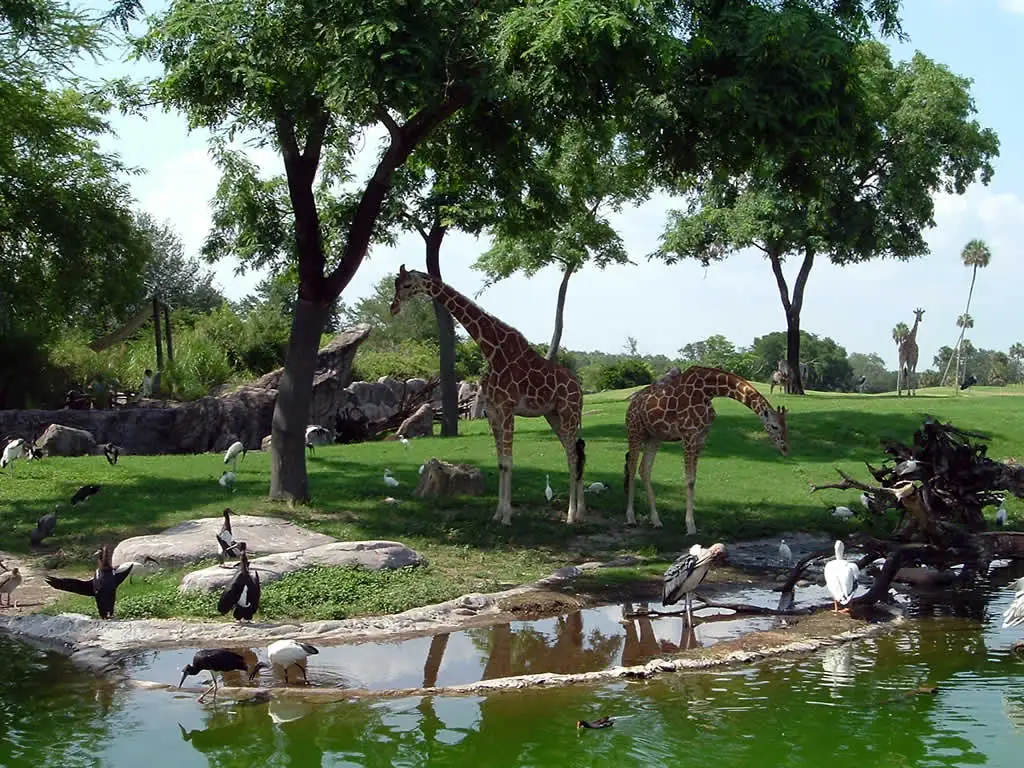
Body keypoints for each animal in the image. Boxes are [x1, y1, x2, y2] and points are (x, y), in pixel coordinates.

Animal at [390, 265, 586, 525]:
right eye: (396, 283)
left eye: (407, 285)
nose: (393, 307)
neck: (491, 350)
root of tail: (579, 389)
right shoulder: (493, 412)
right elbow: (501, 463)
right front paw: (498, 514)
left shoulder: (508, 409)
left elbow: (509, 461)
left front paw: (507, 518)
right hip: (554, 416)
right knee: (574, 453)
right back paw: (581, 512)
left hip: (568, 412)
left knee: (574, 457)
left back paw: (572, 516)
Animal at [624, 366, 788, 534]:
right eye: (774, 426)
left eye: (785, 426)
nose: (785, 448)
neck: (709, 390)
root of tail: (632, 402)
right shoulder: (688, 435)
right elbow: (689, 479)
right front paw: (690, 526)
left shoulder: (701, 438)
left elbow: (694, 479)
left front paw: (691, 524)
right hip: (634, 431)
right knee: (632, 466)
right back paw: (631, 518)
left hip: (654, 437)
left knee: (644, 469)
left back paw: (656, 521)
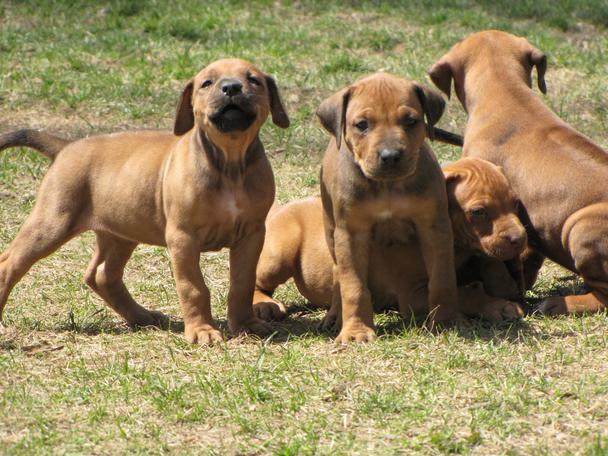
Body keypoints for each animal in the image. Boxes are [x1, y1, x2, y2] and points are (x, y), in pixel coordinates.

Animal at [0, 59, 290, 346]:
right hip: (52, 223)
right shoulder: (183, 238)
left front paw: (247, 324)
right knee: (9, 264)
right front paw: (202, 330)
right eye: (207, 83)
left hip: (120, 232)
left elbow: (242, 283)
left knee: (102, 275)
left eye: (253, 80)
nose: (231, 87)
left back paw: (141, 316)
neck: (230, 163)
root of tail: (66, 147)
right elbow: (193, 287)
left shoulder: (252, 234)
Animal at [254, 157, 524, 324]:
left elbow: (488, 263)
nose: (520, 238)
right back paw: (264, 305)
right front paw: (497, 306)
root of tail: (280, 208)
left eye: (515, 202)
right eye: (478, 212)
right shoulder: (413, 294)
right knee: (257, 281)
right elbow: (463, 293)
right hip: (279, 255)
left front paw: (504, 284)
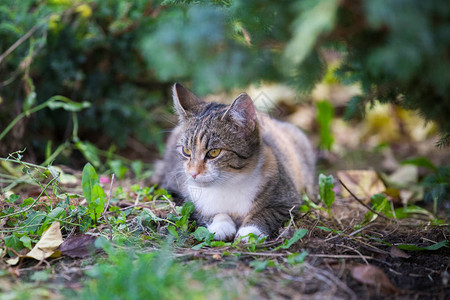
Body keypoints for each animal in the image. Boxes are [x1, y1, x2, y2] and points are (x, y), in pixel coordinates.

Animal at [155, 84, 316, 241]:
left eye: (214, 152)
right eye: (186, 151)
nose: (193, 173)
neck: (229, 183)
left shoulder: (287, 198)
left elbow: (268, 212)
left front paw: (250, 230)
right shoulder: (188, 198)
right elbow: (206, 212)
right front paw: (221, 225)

==

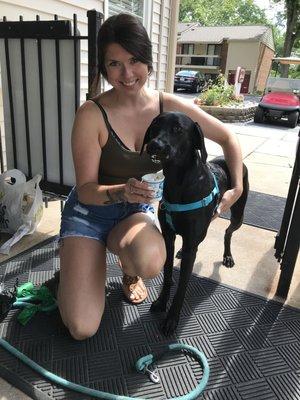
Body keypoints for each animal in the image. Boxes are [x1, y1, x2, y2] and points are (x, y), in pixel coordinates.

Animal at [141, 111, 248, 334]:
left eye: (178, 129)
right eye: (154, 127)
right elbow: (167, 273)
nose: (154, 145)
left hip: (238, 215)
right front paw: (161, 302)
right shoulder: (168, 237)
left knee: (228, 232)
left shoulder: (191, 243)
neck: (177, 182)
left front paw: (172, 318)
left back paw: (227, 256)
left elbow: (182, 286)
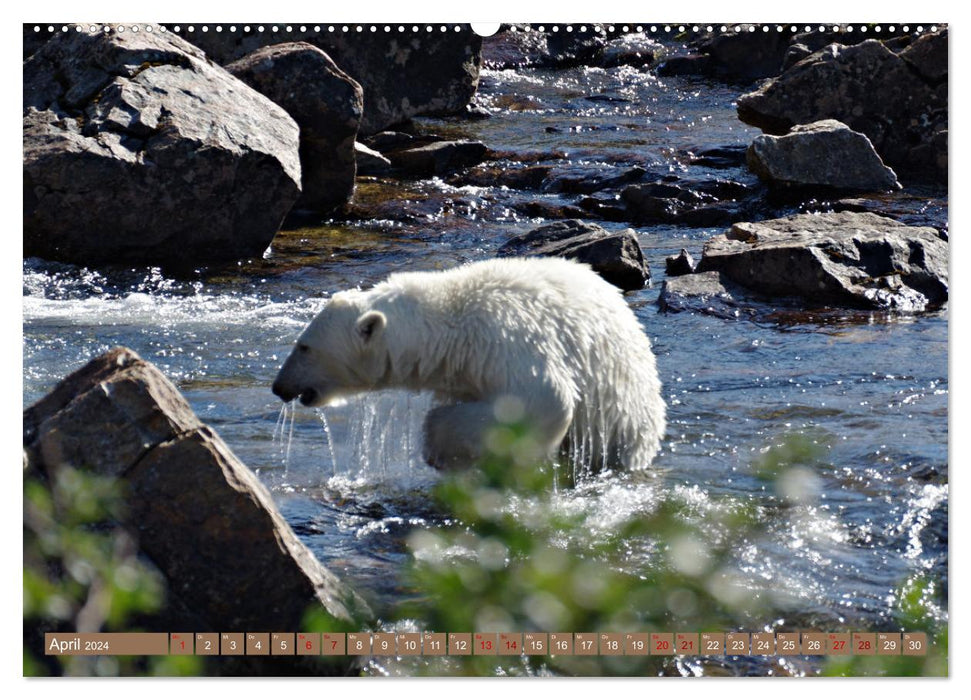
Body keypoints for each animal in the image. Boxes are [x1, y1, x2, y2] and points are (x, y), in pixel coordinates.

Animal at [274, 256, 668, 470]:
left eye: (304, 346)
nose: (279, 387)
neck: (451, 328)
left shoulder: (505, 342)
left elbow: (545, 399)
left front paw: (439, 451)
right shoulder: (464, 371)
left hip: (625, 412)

- What you are asked to do
Once the line with "right knee: (257, 281)" is found above, print it and every line after it through the line with "nose: (193, 173)", exactly. Pictures stay out.

- Expected answer
right knee: (257, 281)
right elbow: (463, 293)
right hip: (279, 255)
left front paw: (504, 284)
Body keypoints for each animal in the image. Boxes are [x1, y1, x2, y2] and points are (x, y), in pixel coordinates.

Animal at [155, 84, 316, 241]:
left eye: (214, 152)
right eye: (186, 151)
nose: (193, 173)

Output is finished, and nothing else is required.